Police plan standard for stopping motorists

Blacks have claimed they are singled out

April 10, 1999|By Peter Hermann | Peter Hermann,SUN STAFF

WASHINGTON -- Police chiefs from the nation's largest cities agreed yesterday to devise a national standard for traffic stops to deal with complaints that black motorists are more likely to be pulled over by suspicious officers.

The plan, which has not been formulated, would address, among other things, the way cars are chosen for stops and the demeanor of the officers. It comes out of a meeting between the nation's top police executives and community leaders.

Confronting highly charged cases -- including the police shooting Feb. 4 of an unarmed immigrant in New York City -- the group met Thursday and tried to strike a balance between aggressive tactics to lower crime and respecting the rights of citizens.

Community leaders resoundingly urged that something be done about "profile" traffic stops of minorities. Most law enforcement agencies deny using the practice, including the Maryland State Police, who have been repeatedly accused of using it on Inter state 95.

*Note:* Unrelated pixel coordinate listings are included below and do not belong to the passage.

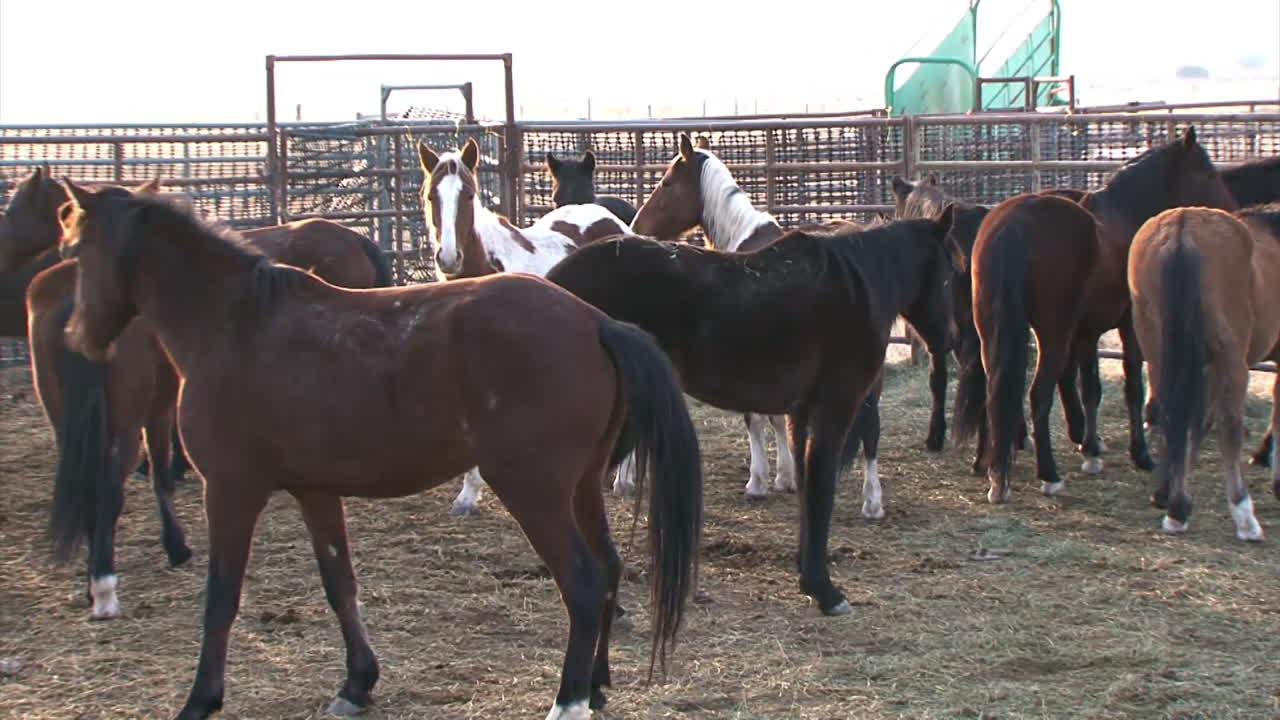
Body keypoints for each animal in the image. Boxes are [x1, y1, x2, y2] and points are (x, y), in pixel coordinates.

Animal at [57, 179, 703, 720]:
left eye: (77, 251)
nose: (77, 336)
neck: (237, 325)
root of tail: (596, 322)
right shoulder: (315, 492)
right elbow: (340, 585)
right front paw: (356, 683)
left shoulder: (233, 490)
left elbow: (221, 597)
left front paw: (201, 699)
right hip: (581, 484)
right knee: (609, 569)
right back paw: (595, 686)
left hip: (534, 491)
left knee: (584, 583)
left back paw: (568, 701)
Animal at [544, 210, 962, 616]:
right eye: (949, 275)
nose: (951, 339)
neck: (856, 288)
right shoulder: (833, 412)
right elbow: (821, 492)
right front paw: (825, 591)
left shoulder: (800, 415)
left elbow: (806, 490)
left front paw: (807, 576)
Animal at [1128, 206, 1271, 541]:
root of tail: (1181, 229)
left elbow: (1196, 422)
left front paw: (1168, 492)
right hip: (1230, 359)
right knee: (1229, 427)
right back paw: (1244, 516)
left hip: (1157, 347)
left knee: (1168, 413)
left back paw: (1175, 506)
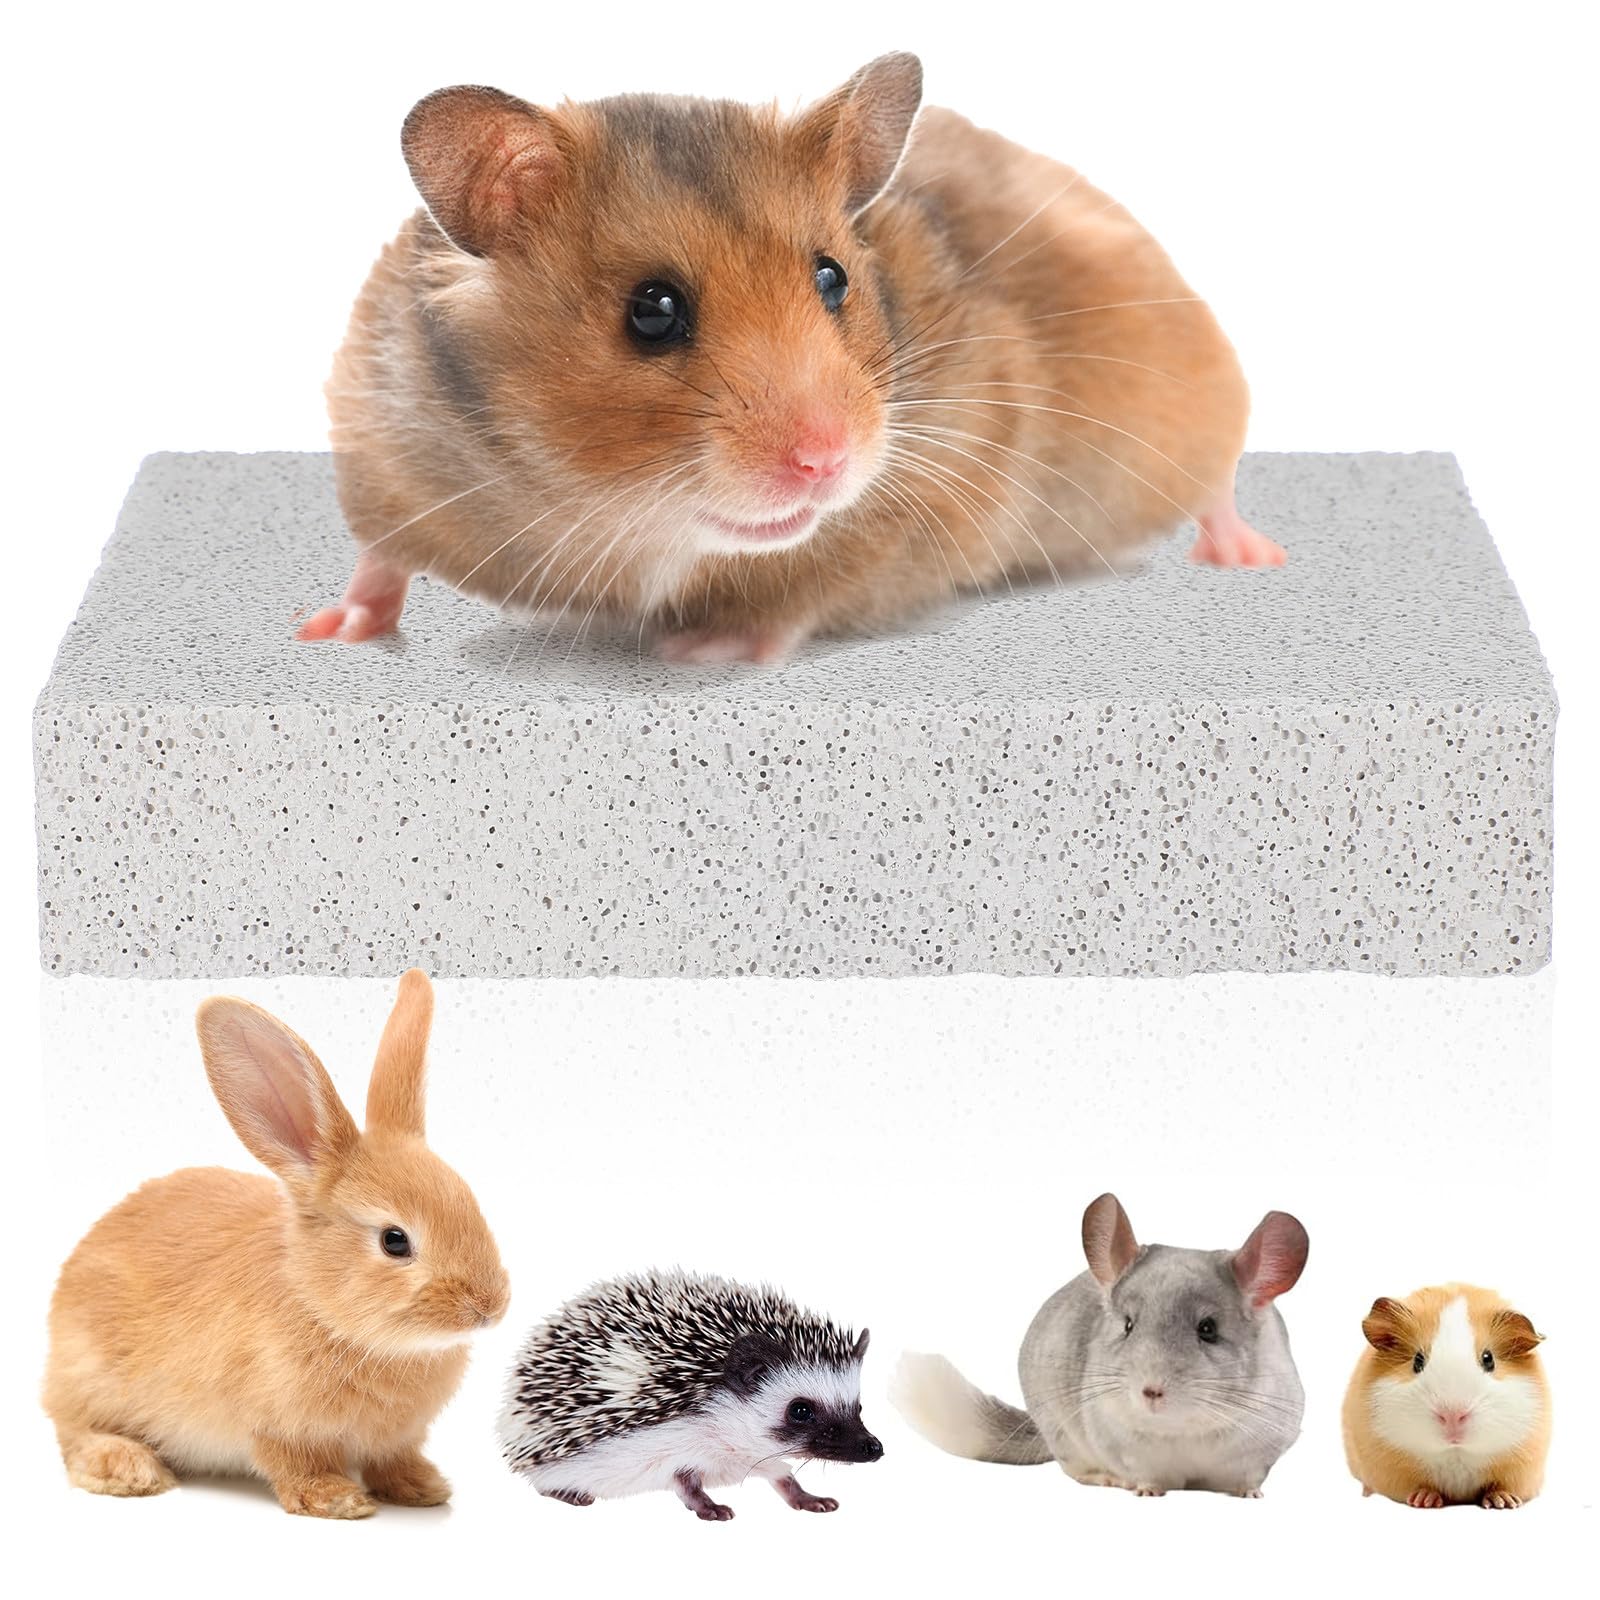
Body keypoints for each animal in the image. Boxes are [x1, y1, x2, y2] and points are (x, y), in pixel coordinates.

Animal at [43, 970, 510, 1518]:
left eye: (470, 1202)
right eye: (394, 1241)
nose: (489, 1306)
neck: (323, 1306)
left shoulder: (396, 1438)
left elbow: (393, 1459)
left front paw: (422, 1488)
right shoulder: (275, 1424)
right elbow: (293, 1462)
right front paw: (336, 1499)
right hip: (88, 1377)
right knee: (73, 1432)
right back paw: (127, 1467)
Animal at [302, 52, 1282, 661]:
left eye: (832, 276)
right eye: (651, 311)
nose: (826, 462)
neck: (616, 514)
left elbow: (798, 593)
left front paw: (702, 650)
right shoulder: (383, 449)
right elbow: (378, 559)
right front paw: (326, 630)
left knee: (1218, 485)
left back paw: (1251, 556)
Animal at [893, 1193, 1309, 1496]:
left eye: (1208, 1328)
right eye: (1127, 1325)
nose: (1151, 1391)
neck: (1182, 1430)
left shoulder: (1262, 1450)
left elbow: (1248, 1479)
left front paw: (1252, 1495)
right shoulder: (1119, 1445)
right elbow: (1144, 1475)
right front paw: (1145, 1491)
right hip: (1061, 1433)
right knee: (1074, 1470)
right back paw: (1108, 1480)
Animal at [1342, 1284, 1550, 1509]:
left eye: (1489, 1359)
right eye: (1417, 1361)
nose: (1452, 1416)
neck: (1455, 1453)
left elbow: (1501, 1486)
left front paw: (1503, 1502)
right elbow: (1417, 1487)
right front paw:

"African-American males' first initiation into the criminal justice system often comes from a traffic stop," said Nathaniel Khaliq, head of the National Association for the Advancement of Colored People branch in St. Paul, Minn. He said routine stops of black drivers often lead to arrests for "disorderly conduct, assaults on police and many other bogus charges."

The meeting, which officials termed urgent, was put together by the Police Executive Research Forum, a group of police chiefs from across the country that is headed by Baltimore Commissioner Thomas C. Frazier.

Chiefs from more than 30 cities, including New York, Philadelphia, Washington, Atlanta, Boston, Minneapolis, Phoenix and Portland, Ore., attended, along with at least one community leader from each city.

Attorney General Janet Reno, who attended the Thursday meeting, said she wants to confront the issue of the use of racial profiles by police in stopping citizens but said she needs more data on how often and where that practice is used.

"Let's address it. Let's hit it head-on," she said. "If police officers say, `We're not [using racial profiles],' let's stand behind them, but stand behind them with hard facts. And where we see the problem, let's do something about it."

Citizens said they were skeptical at first about whether their concerns would be heard, let alone understood. "We walked away with a new sense of hope," said Karla Esteve of Phoenix. "Not every problem was solved but we began the discussion, an important first step."

Frazier, who attended the meeting with Roger Lyons, president of the Baltimore Urban League, said at a news conference yesterday that "racial discord remains one of the most critical issues facing our country."

"Simply reducing our nation's crime rate cannot be the only barometer of police success," Frazier said.

"The means used to accomplish crime reduction must be as important as the results themselves. The success of crime reduction is diminished if community trust declines as well."

Frazier has rejected the "zero-tolerance" approach adopted in New York, in which every crime, no matter how minor, gets a police response. The idea is that serious offenses can be abated by taking every infraction seriously.

The policy has been credited with reducing New York's high homicide rate and other crimes, but critics say it came at the price of promoting a culture that tolerates brutal enforcement and erodes citizen trust.

New York Police Commissioner Howard Safir said yesterday that "community policing has to be balanced with crime reduction. You can do aggressive policing without violating people's rights. I think that's what we do in New York."

Police commanders in Baltimore have pointed to recent reductions in crime and homicides and said they didn't need to resort to draconian enforcement methods.

But policing across Maryland has come under scrutiny. There have been publicized reports about out-of-control police dogs in Prince George's County, a growing controversy in Montgomery County about the race of its next police chief and lawsuits concerning alleged profile stops by Maryland State Police.

Baltimore has avoided the kind of explosive incidents that have led to protests and community outrage in other cities.

"There have been difficult moments, but there never has been a complete loss of legitimacy in the Police Department, like in New York," said Lawrence Sherman, a criminal justice professor at the University of Maryland, College Park.

The Associated Press contributed to this article.